Menurut seorang dokter yang dikutip dalam laporan lain oleh surat kabar The Hindu, "Pasien-pasien tertentu dari komunitas mayoritas tidak nyaman berada di bangsal yang sama dengan pasien-pasien dari komunitas minoritas."
"Setelah beberapa pasien mengeluh, diputuskan untuk memisahkan mereka secara sementara," kata dokter itu kepada surat kabar itu dengan syarat namanya tidak disebut.
Advertisement
Islamofobia di Tengan Pandemi
Ketika seorang sosiolog Ahmedabad, Ghanashyam Shah ditanya oleh Al Jazeera apakah rumah sakit yang memisahkan pasien menurut agama mereka, ia menjawab, "Tentu saja."
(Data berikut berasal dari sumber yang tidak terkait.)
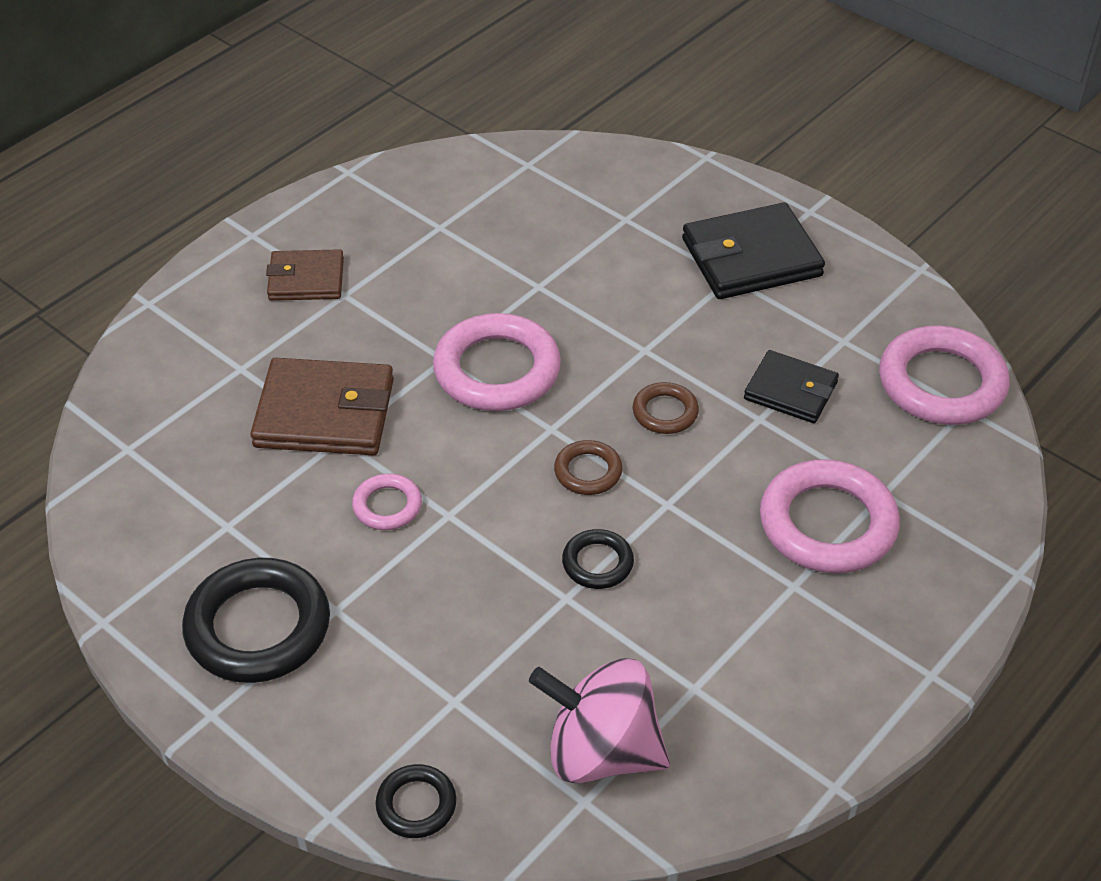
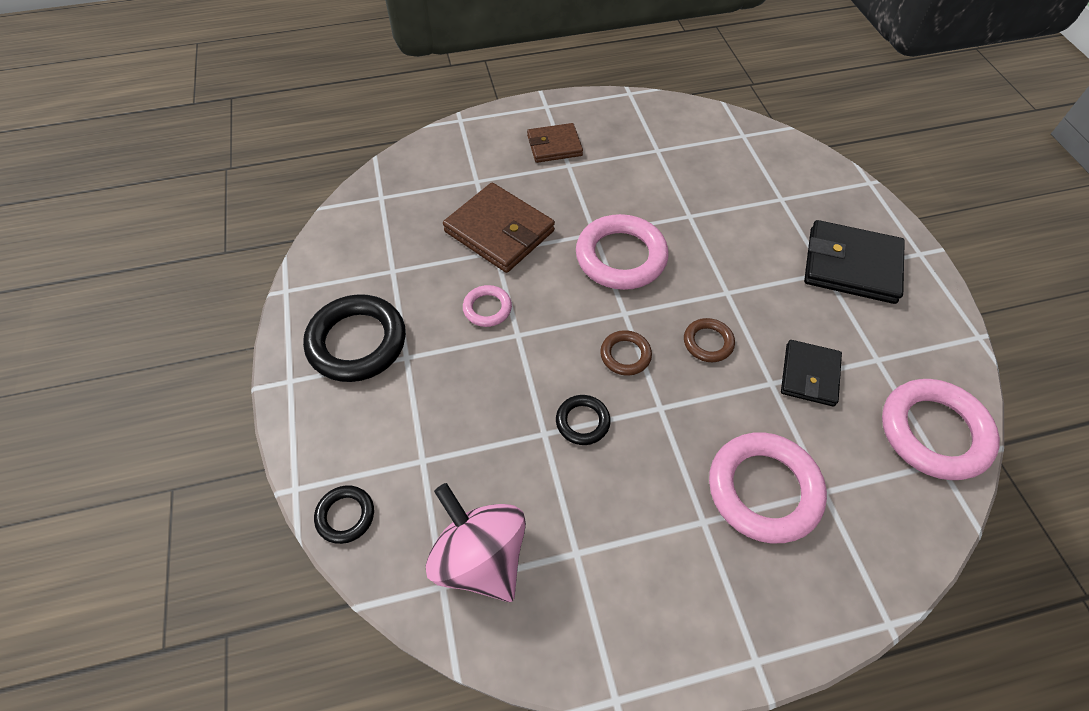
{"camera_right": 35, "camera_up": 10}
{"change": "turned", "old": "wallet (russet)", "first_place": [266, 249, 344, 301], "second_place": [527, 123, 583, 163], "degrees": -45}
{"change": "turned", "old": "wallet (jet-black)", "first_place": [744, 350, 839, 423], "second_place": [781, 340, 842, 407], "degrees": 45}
"Karena kenal kawasan Gujarat, saya tidak terkejut hal itu terjadi," katanya."Ini adalah hal yang sangat jelas. Propaganda berita palsu seputar Muslim yang menyebarkan virus ini mungkin merajalela di India. Tetapi saya bisa melihatnya di Gujarat."
Shah merujuk pada islamofobia yang tersebar luas yang dipicu oleh pandemi corona, terutama setelah Jamaah Tabligh, sebuah kelompok misionaris muslim, mengorganisasi pertemuan di New Delhi pada bulan Maret.
Tablig itu kemudian dikaitkan dengan ratusan kasus positif COVID-19 di seluruh negeri, yang memicu perburuan nasional untuk melacak siapa saja yang hadir dalam pertemuan itu.
Awal bulan ini, Organisasi Kesehatan Dunia WHO telah memperingatkan pemerintah di seluruh dunia: "Mengidap COVID-19 bukanlah kesalahan siapa pun. Setiap kasus adalah korban. Sangat penting bahwa kita tidak memprofilkan kasus berdasarkan ras, agama dan etnis," kata direktur program darurat WHO Mike Ryan sebagaimana dikutip dari Al Jazeera.
Menurut laporan media, lebih dari setengah dari hampir 500 kasus corona di Ahmedabad berasal dari lingkungan muslim. Kota ini telah lama menjadi sarang perpecahan komunal, dengan daerah-daerah terpisah yang ditandai untuk umat Hindu dan Muslim.
Dilansir dari Al Jazeera, pada tahun 2002, Ahmedabad adalah salah satu wilayah utama kekerasan agama di negara itu, di mana hampir 2.000 Muslim terbunuh, puluhan perempuan diperkosa, dan ribuan lainnya mengungsi.